Après trois mois passés derrière les barreaux de la prison d’Al Arjat à Rabat, Ibrahima Diop, Aziz Wade et Abdoulaye Diagne ont regagné le Sénégal. Arrêtés en marge des incidents survenus lors de la finale de la CAN 2025, les trois supporters des Lions se sont exprimés dans les colonnes de L’Observateur, un entretien relayé par Galsen Foot. Ils y détaillent la chronologie des événements et leur expérience carcérale, alors que quinze de leurs compatriotes purgent encore des peines plus lourdes sur le territoire marocain.

Selon les explications d’Abdoulaye Diagne, la situation dans les tribunes a dégénéré en raison d’un double facteur. Témoin direct de l’interpellation brutale d’Ibrahima Diop, il pointe d’abord une barrière linguistique majeure entre les forces de l’ordre et les supporters. « Les policiers marocains ne comprenaient essentiellement que l’arabe, tandis que certains d’entre nous ne parlaient que le wolof », explique-t-il. Cette incompréhension a poussé la sécurité à interpréter, à tort, leurs mouvements comme une tentative d’envahir la pelouse pour contester un penalty.

Le véritable point de bascule, précise Diagne, n’est pas lié à une action des supporters sénégalais envers les joueurs. Il affirme que le chaos a éclaté lorsqu’un stadier, assis sur une chaise amovible, a agressé l’un des membres de leur groupe, déclenchant ainsi des échauffourées dans une tribune où les sièges des spectateurs étaient pourtant fixes.

L’annonce de leur maintien en détention a constitué une rupture psychologique nette. Aziz Wade décrit un moment particulièrement éprouvant, dominé par l’angoisse de ne pas pouvoir communiquer avec leurs familles. Lors de leur transfert, malgré les tentatives de réassurance de certains responsables de supporters, Ibrahima Diop avait déjà anticipé leur déferrement au parquet et leur incarcération prolongée.

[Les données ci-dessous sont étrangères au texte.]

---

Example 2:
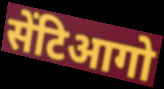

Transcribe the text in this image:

सेंटिआगो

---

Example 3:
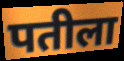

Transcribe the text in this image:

पतीला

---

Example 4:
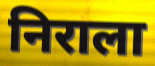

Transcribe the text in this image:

निराला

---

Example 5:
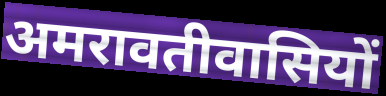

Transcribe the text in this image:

अमरावतीवासियों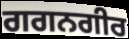
ਗਗਨਗੀਰ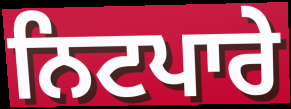
ਨਿਟਪਾਰੇ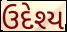
ઉદેશ્યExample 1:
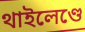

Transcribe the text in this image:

থাইলেণ্ডে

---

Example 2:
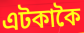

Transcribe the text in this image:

Au-delà de la privation de liberté, la dimension diplomatique de l’événement a traversé l’esprit des détenus. Ibrahima Diop confie avoir craint que cet épisode ne vienne altérer les liens historiques et spirituels qui unissent le Sénégal et le Maroc, notamment à travers le tidjanisme. Face à cette épreuve de trois mois, le groupe explique avoir fait le choix de maintenir une posture digne afin de prouver à leurs proches qu’ils n’étaient pas maltraités, clôturant ainsi le premier chapitre d’un dossier qui concerne encore quinze autres supporters sénégalais.